> _Task item_: Extract every line of text from the material below without changing a character, and leave out the pictures.
==== Data shown ====
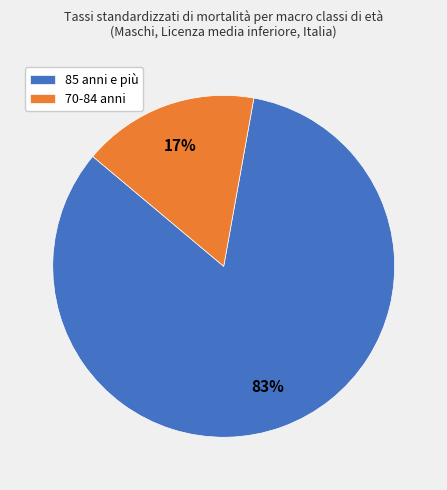

Combined, do 70-84 anni and 85 anni e più account for over 50%?

Yes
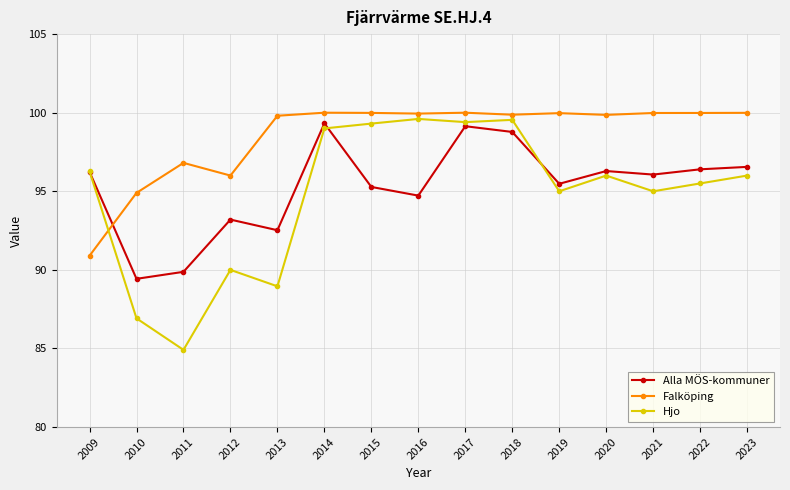

The value of Falköping at 2015 is 161.0. True or false?

False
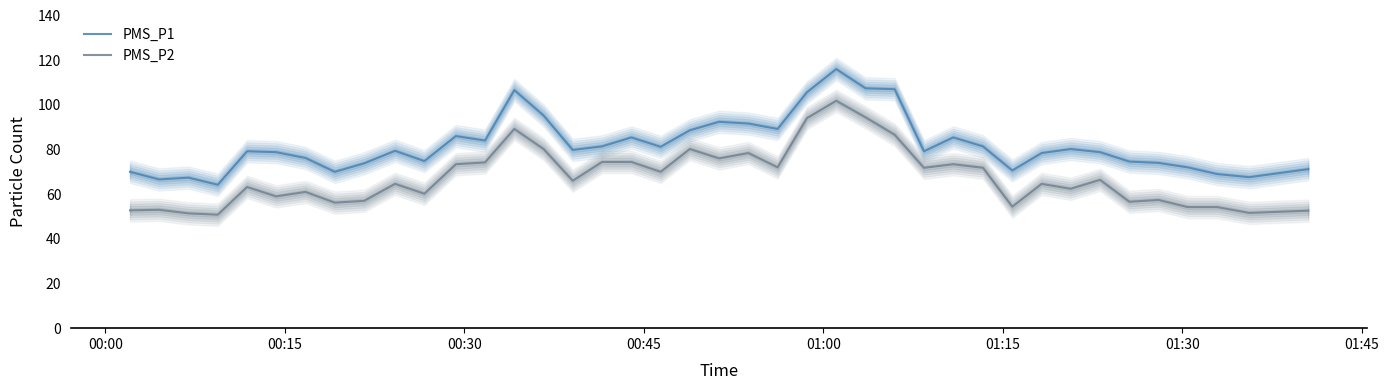

What is the greatest value displayed?

116.0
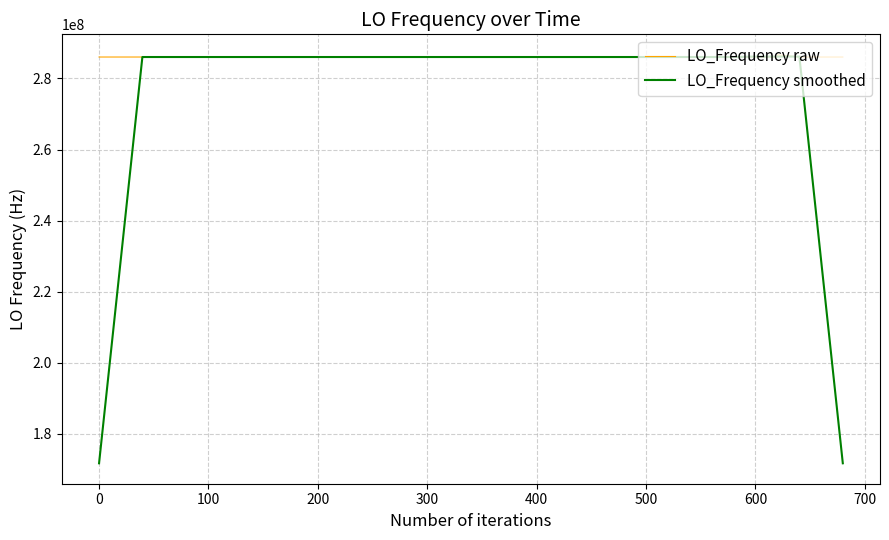

What is the lowest value of the LO_Frequency smoothed series?

171628200.5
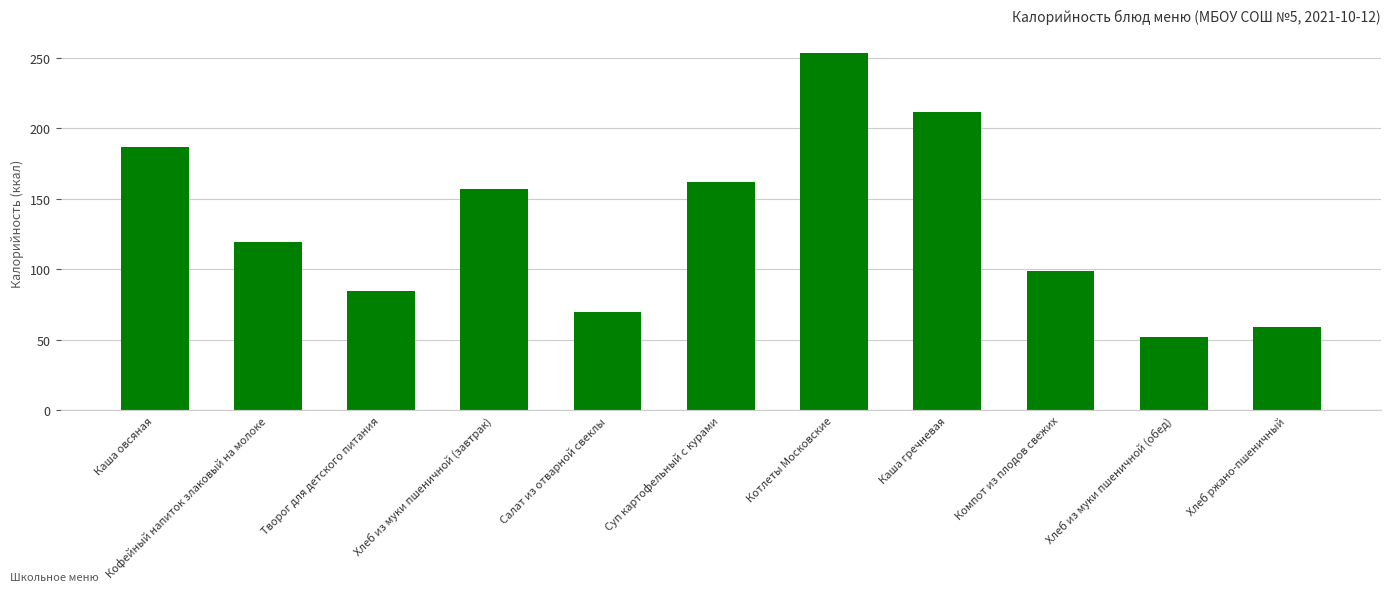

What value does the data have at Суп картофельный с курами?

162.1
====
> _Result of the exercise_:
Combined, do 70-84 anni and 85 anni e più account for over 50%?

Yes

The value of Falköping at 2015 is 161.0. True or false?

False

What is the greatest value displayed?

116.0

What is the lowest value of the LO_Frequency smoothed series?

171628200.5

What value does the data have at Суп картофельный с курами?

162.1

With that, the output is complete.